01/07/2025
RELEASED: FRIDAY 8th AUGUST 2025
THE CHARLIE DANIELS BAND WITH SPECIAL GUESTS & FRIENDS:
VOLUNTEER JAM 111 AND 1V
FLOATING WORLD: FLOATS 6476
The late Charlie Daniels was one of American roots-rock’s most talented of musicians. A virtuoso on Fiddle, guitar, mandolin, and all manner of stringed instruments, in a career spanning six decades, Daniels had played on albums by Bob Dylan, Leonard Cohen, Marty Robbins, Pete Seeger, Ringo Starr, Flatt & Scruggs, Hank Williams Jr, Marshall Tucker Band, and he even turned producer for Elephant Mountain, the classic 1969 album by The Youngbloods. He formed the Charlie Daniels Band in the early seventies, quickly becoming an integral part of the burgeoning ‘Southern Rock’ scene.

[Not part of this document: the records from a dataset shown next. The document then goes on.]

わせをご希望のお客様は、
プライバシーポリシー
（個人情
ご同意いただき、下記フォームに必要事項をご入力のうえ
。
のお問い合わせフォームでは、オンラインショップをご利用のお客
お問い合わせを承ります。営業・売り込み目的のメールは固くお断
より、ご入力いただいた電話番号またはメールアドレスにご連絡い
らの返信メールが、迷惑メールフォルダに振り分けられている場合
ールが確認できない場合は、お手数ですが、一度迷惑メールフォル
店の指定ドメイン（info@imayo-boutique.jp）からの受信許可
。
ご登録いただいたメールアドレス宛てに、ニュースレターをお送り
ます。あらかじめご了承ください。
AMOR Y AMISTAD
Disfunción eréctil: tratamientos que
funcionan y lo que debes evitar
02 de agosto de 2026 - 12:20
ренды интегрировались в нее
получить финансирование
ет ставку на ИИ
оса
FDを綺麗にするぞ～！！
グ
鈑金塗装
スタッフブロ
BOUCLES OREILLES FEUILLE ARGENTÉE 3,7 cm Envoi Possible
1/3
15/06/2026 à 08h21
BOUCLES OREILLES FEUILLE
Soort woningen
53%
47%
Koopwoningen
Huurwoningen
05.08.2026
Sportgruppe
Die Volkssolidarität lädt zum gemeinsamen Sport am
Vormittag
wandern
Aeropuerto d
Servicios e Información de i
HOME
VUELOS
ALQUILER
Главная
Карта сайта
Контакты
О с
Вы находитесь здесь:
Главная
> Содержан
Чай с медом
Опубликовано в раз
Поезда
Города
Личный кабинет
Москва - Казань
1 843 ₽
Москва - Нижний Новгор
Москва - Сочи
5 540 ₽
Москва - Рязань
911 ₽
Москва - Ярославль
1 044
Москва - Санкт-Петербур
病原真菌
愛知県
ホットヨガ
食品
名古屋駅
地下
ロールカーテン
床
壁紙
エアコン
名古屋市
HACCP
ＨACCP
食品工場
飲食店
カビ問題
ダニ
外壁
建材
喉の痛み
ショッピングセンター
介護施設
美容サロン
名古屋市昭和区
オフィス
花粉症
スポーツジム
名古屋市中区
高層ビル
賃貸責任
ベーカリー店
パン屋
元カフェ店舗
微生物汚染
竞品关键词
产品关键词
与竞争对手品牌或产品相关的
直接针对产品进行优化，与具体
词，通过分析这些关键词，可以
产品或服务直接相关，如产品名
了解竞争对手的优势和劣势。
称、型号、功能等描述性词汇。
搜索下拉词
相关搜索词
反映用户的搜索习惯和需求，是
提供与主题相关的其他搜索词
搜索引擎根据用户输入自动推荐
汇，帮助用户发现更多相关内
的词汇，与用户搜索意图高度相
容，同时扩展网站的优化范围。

As concert performance was an integral part of the Charlie Daniels Band appeal, and on October 4th, 1974, he hosted the first Volunteer Jam show, at the War Memorial Auditorium in Nashville, Tennessee. The event began something of a musical institution over the years, with a broad range of artists, such as The Allman Brothers Band, Marshall Tucker Band, Billy Joel, Garth Brooks, Billy Ray Cyrus, Stevie Ray Vaughan, Tammy Wynette, Roy Acuff, Carl Perkins, Don Henley and Barefoot Jerry amongst many others. Many of the shows were broadcast live on the radio. ‘Volunteer Jam’ also lent its name to a series of albums released by Daniels over the years.
This album consists of performances from the Volunteer Jams III, recorded on January 8th 1977, and IV, which was recorded on January 14th 1978, and was first released as a double vinyl set in the spring of 1978. Apart from The Charlie Daniels Band, it also features performances from Grinderswitch, The Wet Willie Band, Sea Level, Willie Nelson, and sundry other sons and daughters of the South lending their talents to the throng.
It’s a hugely enjoyable melange of fine musicianship and roots-rock stylings; Willie Nelson offers up a real mini-gem of a cameo appearance, wowing the crowd with such choice Nelson fare as ‘Funny How Time Slips Away’, and ‘Crazy’. The recording also includes a Jam with sometime Jefferson Airplane violin player, Papa John Creach, a real treat to hear such masters of the fiddle playing arts flaying the rosin from their bows.
All musical styles are served up here, almost; from bracing Western Swing, Southern Boogie Rock, Country, a smidge of the Blues and his beloved Gospel strands also on display. Daniels was a firm believer in the old adage that there was only two types of music – good and bad, and he celebrated his eclectic musical roots in every show he played.
In his later years, Daniels would express increasingly conservative views; a seeming volte-face turnaround from the man who played pro-Marijuana Legalisation benefits and campaigned for the Democrat presidential candidate Jimmy Carter in the mid-seventies. In the end, though, it was Daniels’ music, and the massive contribution he made as a session player or as a performer and recording artist in his own right for which he will be long-revered and remembered. There’s a truckload of that on this excellent set.